About Karen Benioff Friedman

Karen was born in Boston, Massachusetts. She had a secular upbringing, with most family vacations spent in the wilderness, either the Sierra Nevada in California, the shores of New England, or the forests and lakes of northern Maine.

She grew up on the East Coast, in Massachusetts and then New York. Karen received a BA in Fine Arts from Amherst College, concentrating on drawing, printmaking, and sculpture. After Amherst she briefly attended the School of the Museum of Fine Arts in Boston and then moved to California.

Karen was married in California where she now resides. After the birth of her two children, she and her husband joined Congregation Netivot Shalom and in 2004 she joined their Chevra Kadisha. She began performing taharah (the ritual washing, purification, and dressing of the dead) and for a while was a co-chair of the Chevra.

Since college, Karen has always made art in some form. After moving to California she found a private printmaking group in Berkeley and worked there until Covid.

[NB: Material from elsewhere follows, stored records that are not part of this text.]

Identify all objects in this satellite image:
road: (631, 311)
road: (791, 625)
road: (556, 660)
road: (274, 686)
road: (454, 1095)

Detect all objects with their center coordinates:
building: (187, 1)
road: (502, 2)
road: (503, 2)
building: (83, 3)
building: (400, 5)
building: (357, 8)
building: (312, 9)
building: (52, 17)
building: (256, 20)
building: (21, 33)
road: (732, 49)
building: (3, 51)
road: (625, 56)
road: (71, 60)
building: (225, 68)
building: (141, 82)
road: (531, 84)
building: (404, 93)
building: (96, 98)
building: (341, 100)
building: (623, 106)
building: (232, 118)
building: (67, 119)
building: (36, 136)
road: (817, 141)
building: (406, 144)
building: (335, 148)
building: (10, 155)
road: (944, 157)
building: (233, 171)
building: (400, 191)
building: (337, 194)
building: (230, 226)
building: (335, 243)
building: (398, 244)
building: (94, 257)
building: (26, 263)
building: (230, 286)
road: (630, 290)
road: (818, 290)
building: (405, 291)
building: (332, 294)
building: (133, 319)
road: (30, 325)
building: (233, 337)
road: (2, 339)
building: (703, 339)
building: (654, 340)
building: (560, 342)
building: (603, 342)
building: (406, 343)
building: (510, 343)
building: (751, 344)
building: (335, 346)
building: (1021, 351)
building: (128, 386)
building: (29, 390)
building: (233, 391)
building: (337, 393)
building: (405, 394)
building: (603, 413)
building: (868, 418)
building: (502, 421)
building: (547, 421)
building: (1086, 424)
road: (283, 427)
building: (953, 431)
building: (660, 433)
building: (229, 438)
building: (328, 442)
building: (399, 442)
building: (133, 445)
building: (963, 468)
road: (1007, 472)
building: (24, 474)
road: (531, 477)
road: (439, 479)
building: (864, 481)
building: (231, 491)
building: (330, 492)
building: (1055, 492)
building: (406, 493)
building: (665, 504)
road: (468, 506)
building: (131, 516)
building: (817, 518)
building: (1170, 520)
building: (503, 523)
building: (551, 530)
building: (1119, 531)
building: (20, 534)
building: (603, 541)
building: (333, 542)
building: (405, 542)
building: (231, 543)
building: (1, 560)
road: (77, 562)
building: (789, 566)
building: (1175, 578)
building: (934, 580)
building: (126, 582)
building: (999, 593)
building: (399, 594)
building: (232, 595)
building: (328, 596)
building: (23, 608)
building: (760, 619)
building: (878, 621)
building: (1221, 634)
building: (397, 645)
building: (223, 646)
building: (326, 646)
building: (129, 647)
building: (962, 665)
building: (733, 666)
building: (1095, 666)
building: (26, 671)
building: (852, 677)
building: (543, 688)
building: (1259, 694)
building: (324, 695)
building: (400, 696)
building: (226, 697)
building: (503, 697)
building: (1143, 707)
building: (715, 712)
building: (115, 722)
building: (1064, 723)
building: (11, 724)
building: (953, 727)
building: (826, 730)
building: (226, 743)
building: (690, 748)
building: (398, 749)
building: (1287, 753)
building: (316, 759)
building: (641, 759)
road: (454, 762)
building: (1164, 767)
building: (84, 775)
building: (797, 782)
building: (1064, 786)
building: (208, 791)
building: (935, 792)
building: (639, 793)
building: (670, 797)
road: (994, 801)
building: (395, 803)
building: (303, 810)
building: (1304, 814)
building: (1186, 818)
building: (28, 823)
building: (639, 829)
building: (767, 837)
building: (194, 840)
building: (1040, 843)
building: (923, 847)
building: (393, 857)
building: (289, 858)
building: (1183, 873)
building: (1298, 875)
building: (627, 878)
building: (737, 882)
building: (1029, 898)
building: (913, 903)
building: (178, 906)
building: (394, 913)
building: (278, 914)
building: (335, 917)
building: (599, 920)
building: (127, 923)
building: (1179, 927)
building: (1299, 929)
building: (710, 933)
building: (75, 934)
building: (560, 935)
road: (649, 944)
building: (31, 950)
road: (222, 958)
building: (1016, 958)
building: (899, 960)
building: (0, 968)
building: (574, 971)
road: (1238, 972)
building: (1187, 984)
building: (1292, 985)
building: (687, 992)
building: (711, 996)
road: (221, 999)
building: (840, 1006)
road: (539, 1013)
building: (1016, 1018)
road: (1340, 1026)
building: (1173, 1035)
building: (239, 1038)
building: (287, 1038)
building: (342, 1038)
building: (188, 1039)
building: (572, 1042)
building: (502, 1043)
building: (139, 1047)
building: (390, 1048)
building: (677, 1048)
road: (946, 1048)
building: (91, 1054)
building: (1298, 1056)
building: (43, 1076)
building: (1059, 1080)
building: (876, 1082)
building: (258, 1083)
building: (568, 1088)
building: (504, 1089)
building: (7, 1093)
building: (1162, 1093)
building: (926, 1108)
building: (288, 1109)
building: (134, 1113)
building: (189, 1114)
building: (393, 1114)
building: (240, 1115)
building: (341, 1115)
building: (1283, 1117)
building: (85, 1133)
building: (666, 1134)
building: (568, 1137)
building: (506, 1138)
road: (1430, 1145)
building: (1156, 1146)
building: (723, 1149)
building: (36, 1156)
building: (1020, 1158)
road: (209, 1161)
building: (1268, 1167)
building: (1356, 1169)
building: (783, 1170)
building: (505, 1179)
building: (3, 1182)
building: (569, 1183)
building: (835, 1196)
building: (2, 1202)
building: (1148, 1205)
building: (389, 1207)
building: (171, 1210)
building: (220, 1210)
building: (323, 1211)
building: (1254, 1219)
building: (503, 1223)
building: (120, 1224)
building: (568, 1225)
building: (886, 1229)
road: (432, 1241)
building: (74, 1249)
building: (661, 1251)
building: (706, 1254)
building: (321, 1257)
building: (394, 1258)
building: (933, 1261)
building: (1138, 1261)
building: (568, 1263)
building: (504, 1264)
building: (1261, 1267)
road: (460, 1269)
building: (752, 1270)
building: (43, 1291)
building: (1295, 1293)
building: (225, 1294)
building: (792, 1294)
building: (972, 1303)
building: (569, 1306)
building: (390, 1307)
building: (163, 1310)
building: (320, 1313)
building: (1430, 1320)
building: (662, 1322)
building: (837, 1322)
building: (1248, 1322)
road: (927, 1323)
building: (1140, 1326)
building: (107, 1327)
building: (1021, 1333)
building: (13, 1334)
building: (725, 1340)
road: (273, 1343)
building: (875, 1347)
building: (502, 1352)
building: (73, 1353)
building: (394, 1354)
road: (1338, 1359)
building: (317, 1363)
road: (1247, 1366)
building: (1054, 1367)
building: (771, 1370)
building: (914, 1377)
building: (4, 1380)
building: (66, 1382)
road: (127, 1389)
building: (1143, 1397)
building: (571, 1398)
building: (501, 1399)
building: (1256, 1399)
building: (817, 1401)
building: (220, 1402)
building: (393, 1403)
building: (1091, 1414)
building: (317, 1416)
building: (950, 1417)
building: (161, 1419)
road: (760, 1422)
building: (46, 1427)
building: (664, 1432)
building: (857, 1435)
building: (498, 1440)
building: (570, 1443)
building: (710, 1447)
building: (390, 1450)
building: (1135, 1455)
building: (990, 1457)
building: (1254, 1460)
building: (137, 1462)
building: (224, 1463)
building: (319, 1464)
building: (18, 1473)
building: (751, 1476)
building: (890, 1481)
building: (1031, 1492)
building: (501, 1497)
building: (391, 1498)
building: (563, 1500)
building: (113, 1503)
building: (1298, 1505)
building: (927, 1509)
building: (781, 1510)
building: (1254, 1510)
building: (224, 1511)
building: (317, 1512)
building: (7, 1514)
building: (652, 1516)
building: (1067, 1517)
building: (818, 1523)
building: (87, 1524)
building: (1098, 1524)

Karen attended Golden Gate Atelier in Oakland, California, from 2012 until 2017. There, she learned the rigorous principles of Realism in drawing and painting, as well as an in-depth knowledge of human anatomy.

When she concluded her studies, Karen began painting and drawing in her home studio, and, after Covid, she joined Kala Printmaking Collective in Berkeley as an Artist In Residence. Her principle artistic subject matter is the work of the Chevra Kadisha and the liturgy of the rituals.

Her children have grown and moved into their own lives, and Karen and her husband still take extended trips into the Sierra and White Mountains of California. Also, several times a year they make their way into the deserts of the American West, where there is still perfect peace to be found.